Reproduce the text lines of every entry below without any changes, and leave out the pictures.
===== Dataset records =====
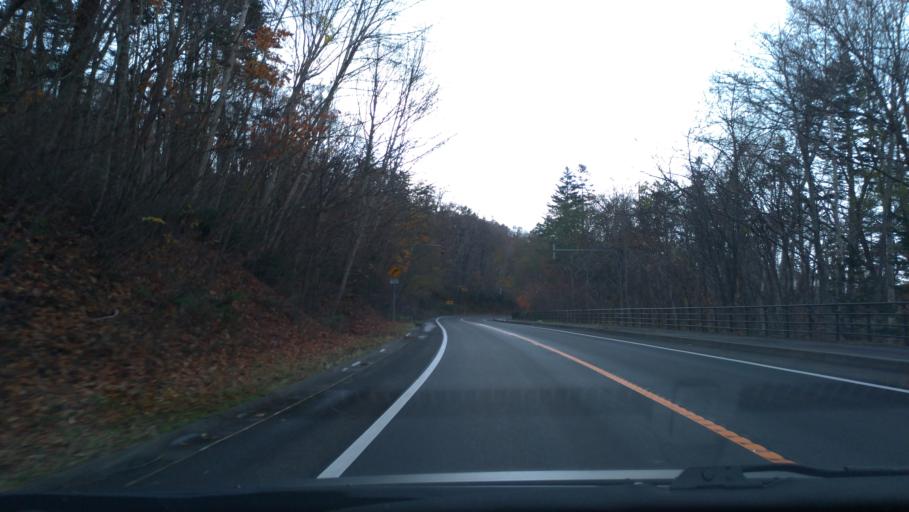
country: JP
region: Hokkaido
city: Shiraoi
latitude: 42.7342
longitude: 141.3456
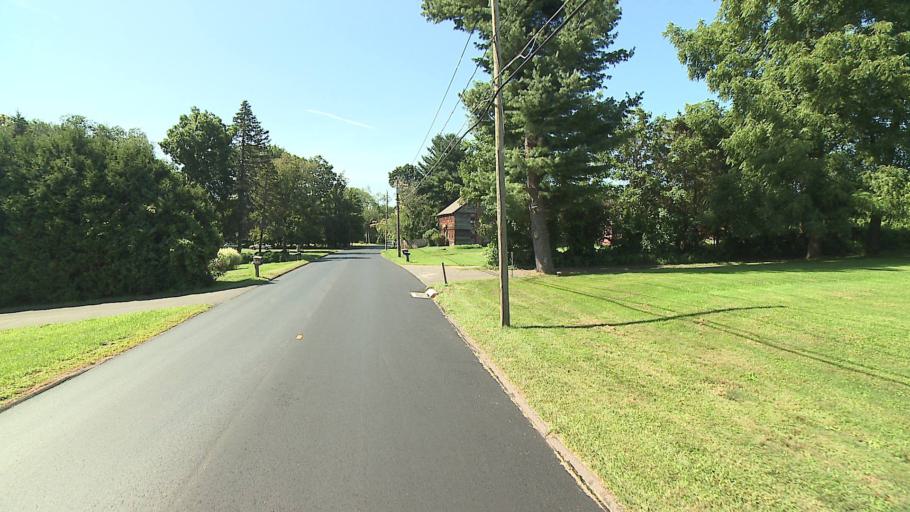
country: US
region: Connecticut
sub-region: Hartford County
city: Tariffville
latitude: 41.9609
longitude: -72.7215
=====
Full response -
country: JP
region: Hokkaido
city: Shiraoi
latitude: 42.7342
longitude: 141.3456
country: US
region: Connecticut
sub-region: Hartford County
city: Tariffville
latitude: 41.9609
longitude: -72.7215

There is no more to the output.